EXERCISE AIM: Wherever a line below holds the word "гражданства", copy that line.

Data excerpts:
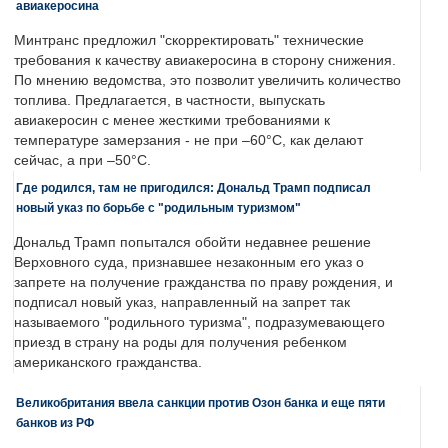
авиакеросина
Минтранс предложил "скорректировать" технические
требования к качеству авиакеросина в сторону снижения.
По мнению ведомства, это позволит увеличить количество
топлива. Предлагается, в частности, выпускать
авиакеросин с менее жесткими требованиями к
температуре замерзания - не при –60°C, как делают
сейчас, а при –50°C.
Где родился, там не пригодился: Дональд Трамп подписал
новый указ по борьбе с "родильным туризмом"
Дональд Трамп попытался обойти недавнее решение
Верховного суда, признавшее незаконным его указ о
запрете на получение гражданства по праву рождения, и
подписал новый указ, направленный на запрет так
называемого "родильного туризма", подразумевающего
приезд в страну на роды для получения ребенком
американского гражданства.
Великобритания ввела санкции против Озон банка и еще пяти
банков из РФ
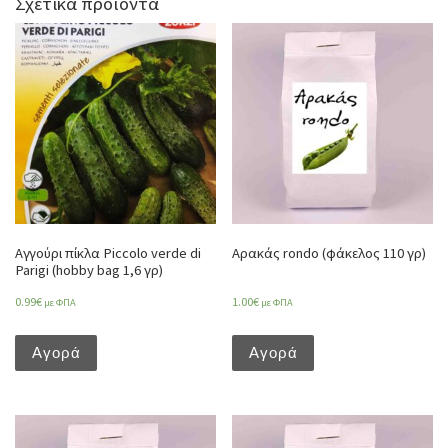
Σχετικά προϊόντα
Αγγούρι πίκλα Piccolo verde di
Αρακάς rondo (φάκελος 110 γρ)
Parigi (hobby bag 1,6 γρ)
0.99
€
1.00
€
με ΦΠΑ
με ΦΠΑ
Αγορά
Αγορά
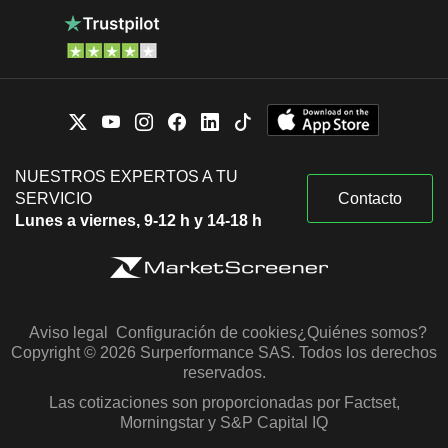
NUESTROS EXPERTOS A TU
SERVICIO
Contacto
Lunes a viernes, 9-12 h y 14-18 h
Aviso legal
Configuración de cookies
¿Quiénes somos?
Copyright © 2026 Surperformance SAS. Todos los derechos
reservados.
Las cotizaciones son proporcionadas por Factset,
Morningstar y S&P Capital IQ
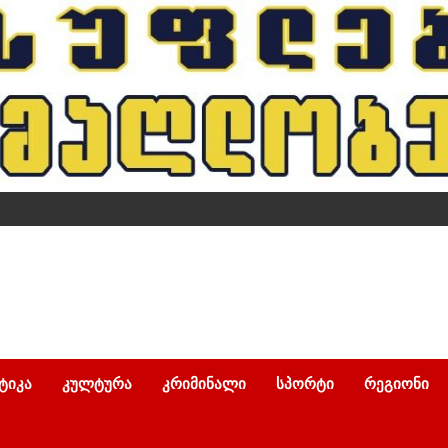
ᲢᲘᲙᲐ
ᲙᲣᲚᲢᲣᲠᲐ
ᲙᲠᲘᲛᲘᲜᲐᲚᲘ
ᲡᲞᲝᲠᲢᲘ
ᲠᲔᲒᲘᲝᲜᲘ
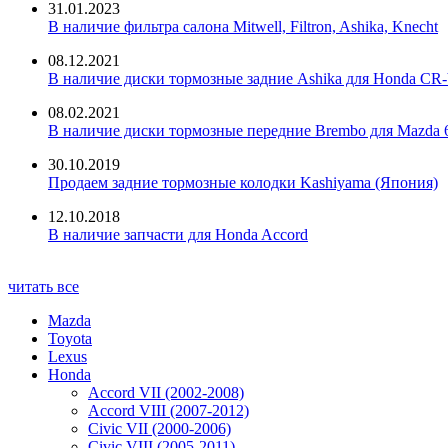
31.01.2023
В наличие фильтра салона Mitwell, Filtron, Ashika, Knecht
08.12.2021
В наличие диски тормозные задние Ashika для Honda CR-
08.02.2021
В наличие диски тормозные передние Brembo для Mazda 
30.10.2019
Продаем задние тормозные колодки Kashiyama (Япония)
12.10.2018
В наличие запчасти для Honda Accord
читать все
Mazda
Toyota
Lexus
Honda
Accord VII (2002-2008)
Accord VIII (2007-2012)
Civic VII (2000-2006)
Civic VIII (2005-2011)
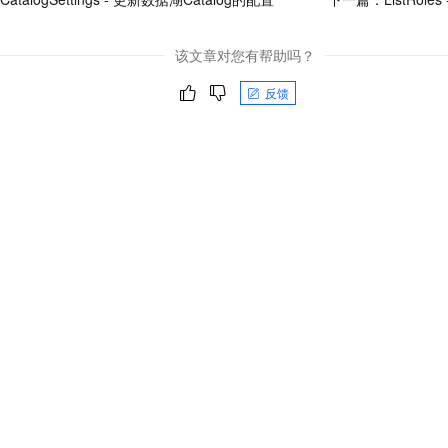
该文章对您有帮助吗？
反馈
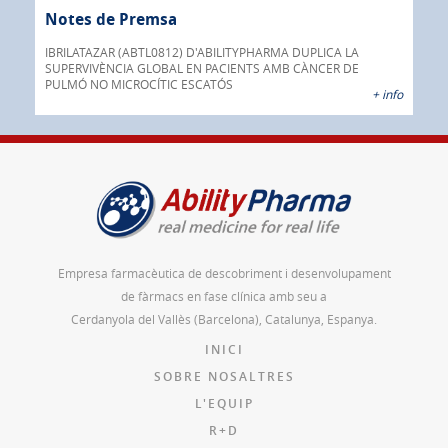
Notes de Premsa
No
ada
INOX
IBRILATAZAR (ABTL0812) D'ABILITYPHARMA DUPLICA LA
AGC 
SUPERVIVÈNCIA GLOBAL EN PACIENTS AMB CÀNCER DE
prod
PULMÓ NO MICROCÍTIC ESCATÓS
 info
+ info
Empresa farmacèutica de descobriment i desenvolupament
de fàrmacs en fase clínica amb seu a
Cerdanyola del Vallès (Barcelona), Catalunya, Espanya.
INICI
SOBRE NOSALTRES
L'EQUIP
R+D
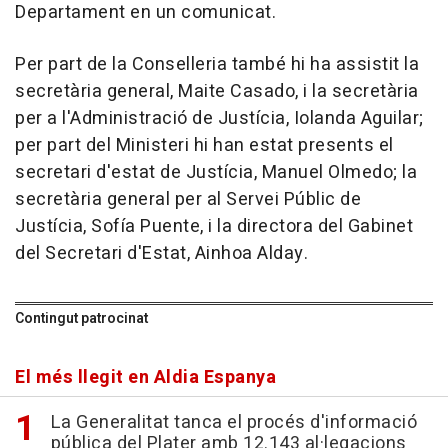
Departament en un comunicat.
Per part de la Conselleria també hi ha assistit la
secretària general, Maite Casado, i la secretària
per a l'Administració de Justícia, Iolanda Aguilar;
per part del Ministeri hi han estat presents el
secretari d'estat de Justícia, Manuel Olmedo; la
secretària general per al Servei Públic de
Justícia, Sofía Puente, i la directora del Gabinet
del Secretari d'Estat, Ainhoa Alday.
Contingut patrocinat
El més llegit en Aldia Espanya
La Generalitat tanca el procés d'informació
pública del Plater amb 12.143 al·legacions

RESULT OF THIS EXERCISE:
запрете на получение гражданства по праву рождения, и
американского гражданства.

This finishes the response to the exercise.